The claims of western companies trying to enter the Indian market by maligning the local player through NGO was not substantiated. The council also said that the quality and hygiene of the poultry cannot be solely based on the multinational use by different food chains.
Holding these claims false, the council has asked for the advertisement to be modified or withdrawn by May 23.
Poultry given high doses of antibiotics for escalated weight gain
The report by The Bureau of Investigation Journalism stated that colistin is manufactured by two companies in India and the country imports at least 150 tonnes of the antibiotic every year. Animals, especially poultry, in India are being dosed with the drug even though they may not require it. Unrestricted use of veterinary colistin in farming increases the chances of bacteria developing resistance to them.

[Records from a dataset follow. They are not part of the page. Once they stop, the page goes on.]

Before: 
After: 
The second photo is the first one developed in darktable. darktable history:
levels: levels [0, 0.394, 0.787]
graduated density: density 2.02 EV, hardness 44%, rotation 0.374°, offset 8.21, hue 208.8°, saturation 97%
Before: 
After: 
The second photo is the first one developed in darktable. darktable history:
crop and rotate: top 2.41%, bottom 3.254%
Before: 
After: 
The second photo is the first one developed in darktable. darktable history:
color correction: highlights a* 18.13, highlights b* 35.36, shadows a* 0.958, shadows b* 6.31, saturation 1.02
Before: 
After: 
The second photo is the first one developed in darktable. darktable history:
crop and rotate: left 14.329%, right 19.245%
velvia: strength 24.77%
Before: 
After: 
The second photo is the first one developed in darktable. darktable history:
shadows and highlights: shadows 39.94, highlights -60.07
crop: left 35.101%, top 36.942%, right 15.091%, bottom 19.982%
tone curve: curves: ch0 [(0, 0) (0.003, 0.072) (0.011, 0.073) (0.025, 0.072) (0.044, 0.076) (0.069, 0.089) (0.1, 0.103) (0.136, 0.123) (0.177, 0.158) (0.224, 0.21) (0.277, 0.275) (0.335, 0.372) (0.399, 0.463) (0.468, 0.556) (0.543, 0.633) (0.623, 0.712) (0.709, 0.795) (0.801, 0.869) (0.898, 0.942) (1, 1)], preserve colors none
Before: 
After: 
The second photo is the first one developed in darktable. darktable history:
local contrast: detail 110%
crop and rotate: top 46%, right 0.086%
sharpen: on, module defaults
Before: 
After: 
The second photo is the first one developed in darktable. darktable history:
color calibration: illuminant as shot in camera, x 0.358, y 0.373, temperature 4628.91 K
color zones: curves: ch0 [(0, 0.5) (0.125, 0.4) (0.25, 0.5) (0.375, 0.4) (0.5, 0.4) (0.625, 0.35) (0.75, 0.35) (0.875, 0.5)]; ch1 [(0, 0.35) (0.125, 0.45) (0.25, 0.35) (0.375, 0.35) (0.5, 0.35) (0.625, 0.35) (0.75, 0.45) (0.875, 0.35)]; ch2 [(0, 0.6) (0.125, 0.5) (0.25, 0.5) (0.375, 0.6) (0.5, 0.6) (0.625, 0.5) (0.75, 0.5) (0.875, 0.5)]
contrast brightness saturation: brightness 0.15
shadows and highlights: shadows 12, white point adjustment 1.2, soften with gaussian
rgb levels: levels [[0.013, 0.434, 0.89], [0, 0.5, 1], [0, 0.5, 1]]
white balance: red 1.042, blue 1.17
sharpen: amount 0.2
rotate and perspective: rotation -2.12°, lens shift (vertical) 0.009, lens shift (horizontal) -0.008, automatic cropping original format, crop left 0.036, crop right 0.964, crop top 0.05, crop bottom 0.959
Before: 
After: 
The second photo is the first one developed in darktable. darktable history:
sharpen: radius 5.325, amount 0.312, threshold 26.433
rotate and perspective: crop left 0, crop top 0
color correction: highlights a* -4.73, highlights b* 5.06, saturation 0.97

Colistin, termed by doctors as “last hope”, is an antibiotic used to treat patients who are critically ill with infections that have become resistant to nearly all other drugs. Poultry farms in India use the drug on chicken to protect them against diseases or to make them grow weight faster so more birds can be grown each year.
The Logical Indian take
Advertisements are a powerful tool to market a particular product or service. A good advertisement has the potential to sway opinions of people. Using popular faces to endorse ads further influences the public.
The false advertisement in question has not only made misleading claims but it has also roped in an ace international tennis player like Sania Mirza, who enjoys a large following worldwide, to endorse the same.
It is very important that advertisers do not make false or frivolous claims especially in cases where the health of the people could be compromised.